§ AVAILABLE RECORDS
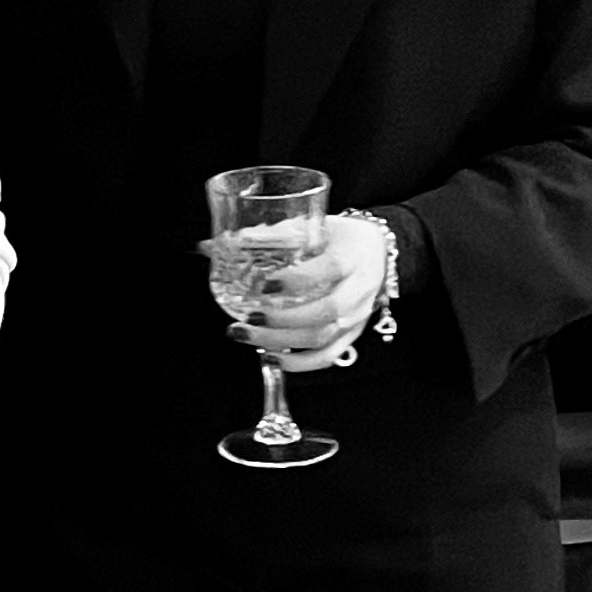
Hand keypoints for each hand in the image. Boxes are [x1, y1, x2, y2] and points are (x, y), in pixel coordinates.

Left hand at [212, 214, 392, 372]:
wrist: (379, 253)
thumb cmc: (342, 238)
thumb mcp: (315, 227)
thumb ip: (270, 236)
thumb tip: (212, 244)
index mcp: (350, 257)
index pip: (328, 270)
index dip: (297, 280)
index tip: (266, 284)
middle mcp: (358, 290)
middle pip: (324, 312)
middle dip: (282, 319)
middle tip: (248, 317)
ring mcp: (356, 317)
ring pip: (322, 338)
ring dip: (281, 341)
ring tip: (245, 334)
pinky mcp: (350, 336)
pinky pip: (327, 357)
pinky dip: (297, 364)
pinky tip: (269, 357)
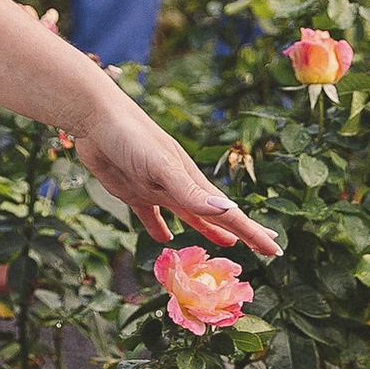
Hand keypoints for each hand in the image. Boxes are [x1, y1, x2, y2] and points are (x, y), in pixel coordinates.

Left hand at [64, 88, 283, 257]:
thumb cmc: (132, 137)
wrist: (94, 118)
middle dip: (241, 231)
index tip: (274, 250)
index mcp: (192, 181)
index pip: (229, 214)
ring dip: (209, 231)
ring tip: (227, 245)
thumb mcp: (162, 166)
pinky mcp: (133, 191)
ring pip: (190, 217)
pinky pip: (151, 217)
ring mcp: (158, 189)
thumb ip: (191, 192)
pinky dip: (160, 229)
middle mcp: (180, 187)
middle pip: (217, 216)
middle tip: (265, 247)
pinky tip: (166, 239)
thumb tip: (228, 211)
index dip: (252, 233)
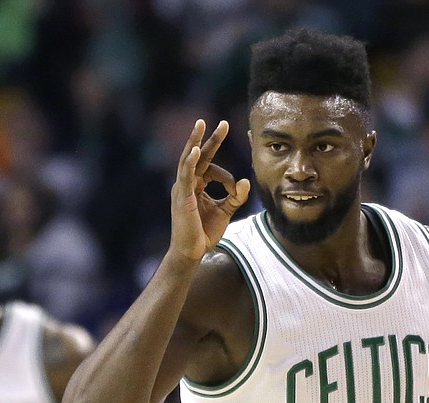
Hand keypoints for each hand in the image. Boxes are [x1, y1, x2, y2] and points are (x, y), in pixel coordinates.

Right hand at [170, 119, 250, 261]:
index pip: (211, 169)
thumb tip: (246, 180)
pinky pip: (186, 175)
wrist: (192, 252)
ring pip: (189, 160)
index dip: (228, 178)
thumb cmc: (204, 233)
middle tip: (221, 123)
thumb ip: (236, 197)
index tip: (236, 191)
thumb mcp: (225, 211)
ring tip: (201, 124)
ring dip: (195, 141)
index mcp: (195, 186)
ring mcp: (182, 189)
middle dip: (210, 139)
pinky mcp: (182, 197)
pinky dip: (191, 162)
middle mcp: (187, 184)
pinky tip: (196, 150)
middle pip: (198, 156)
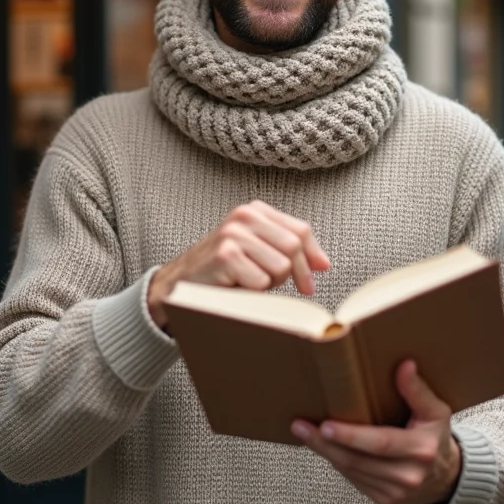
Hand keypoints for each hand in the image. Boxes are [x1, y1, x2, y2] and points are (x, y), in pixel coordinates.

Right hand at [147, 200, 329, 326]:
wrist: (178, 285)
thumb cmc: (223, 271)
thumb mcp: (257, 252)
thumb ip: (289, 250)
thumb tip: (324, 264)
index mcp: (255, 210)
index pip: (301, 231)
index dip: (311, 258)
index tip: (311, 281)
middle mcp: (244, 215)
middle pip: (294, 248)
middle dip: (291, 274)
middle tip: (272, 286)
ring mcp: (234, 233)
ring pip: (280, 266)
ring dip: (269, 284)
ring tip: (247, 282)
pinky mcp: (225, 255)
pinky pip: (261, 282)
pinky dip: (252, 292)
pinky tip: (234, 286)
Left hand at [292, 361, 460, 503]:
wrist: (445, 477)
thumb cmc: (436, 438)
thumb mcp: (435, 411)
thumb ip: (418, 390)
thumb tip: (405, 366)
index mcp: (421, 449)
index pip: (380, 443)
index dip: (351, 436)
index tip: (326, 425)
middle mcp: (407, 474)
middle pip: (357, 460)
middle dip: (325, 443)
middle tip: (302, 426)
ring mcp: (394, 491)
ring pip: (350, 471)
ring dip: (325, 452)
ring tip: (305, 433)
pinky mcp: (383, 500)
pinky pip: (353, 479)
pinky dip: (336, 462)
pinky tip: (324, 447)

§ THE PROBLEM
Transcribe each entry above without alteration, but keep the pictures out.

§ SOLUTION
Hand keypoints for each hand in the image. Boxes are [x1, y1, x2, y2] and points are (x, y), in pixel coordinates.

Left hand at [212, 214, 392, 372]:
wrist: (379, 253)
thumb cmc: (342, 238)
thumb mcp: (315, 227)
thumb ip: (270, 236)
thumb tip: (212, 244)
index mcp: (350, 257)
index pip: (328, 270)
index dip: (297, 280)
index tip: (266, 284)
middle mcp: (358, 290)
middle pip: (324, 312)
middle dip: (282, 319)
middle tip: (248, 317)
ring mcp: (356, 317)
ring pip: (322, 338)
ring dip: (281, 341)
ring tip: (245, 334)
pinky mcp: (350, 336)
pinky pip: (327, 357)
pinky dip: (297, 364)
pinky tip: (269, 357)
Hand keypoints for each hand in the image. Boxes are [x1, y1, x2, y2] and points are (x, y), in pixel coordinates.

Left hand at [64, 88, 283, 257]:
thumb cmc: (132, 137)
wrist: (94, 118)
middle dip: (241, 231)
index tip: (274, 250)
index mcp: (192, 181)
index pip: (229, 214)
ring dip: (209, 231)
ring tip: (227, 245)
thumb mcp: (162, 166)
pinky mcp: (133, 191)
ring pip: (190, 217)
pinky pip: (151, 217)
ring mcp: (158, 189)
thumb ip: (191, 192)
pinky dip: (160, 229)
middle mcp: (180, 187)
middle pip: (217, 216)
middle tip: (265, 247)
pinky tip: (166, 239)
thumb tip: (228, 211)
index dip: (252, 233)
Hand keypoints for each hand in the image. Boxes are [x1, y1, x2, y2] and points are (x, y), in pixel coordinates.

Right hand at [170, 119, 250, 261]:
index pip: (211, 169)
thumb tip: (246, 180)
pinky pip: (186, 175)
wrist: (192, 252)
ring pip: (189, 160)
index dip: (228, 178)
thumb cmc: (204, 233)
middle tip: (221, 123)
thumb ip: (236, 197)
index tip: (236, 191)
thumb mcp: (225, 211)
ring tip: (201, 124)
ring dip: (195, 141)
index mcp: (195, 186)
ring mcp: (182, 189)
middle dip: (210, 139)
pinky mcp: (182, 197)
pinky dip: (191, 162)
middle mcp: (187, 184)
pinky tip: (196, 150)
middle pip: (198, 156)
Hand keypoints for each hand in the image. Boxes are [x1, y1, x2, y2] and points are (x, y), in pixel coordinates.

Right hand at [147, 200, 329, 326]:
wrist: (178, 285)
thumb cmc: (223, 271)
thumb mcp: (257, 252)
thumb ip: (289, 250)
thumb tip: (324, 264)
index mcp: (255, 210)
index pip: (301, 231)
index dip: (311, 258)
index tip: (311, 281)
middle mcp: (244, 215)
middle pip: (294, 248)
middle dip: (291, 274)
middle tip: (272, 286)
ring mcp: (234, 233)
ring pip: (280, 266)
ring dip: (269, 284)
ring tip: (247, 282)
pinky mcp: (225, 255)
pinky pip: (261, 282)
pinky dip: (252, 292)
pinky tip: (234, 286)
Left hand at [292, 361, 460, 503]:
wrist: (445, 477)
thumb cmc: (436, 438)
thumb mcp: (435, 411)
thumb ip: (418, 390)
thumb tip: (405, 366)
index mcp: (421, 449)
index pip: (380, 443)
index dip: (351, 436)
index tip: (326, 425)
middle mcp: (407, 474)
middle pip: (357, 460)
middle dip: (325, 443)
middle tip: (302, 426)
ring mcp: (394, 491)
ring pip: (350, 471)
ring dip: (325, 452)
ring tip: (305, 433)
pinky mcp: (383, 500)
pinky pip: (353, 479)
pinky dip: (336, 462)
pinky tip: (324, 447)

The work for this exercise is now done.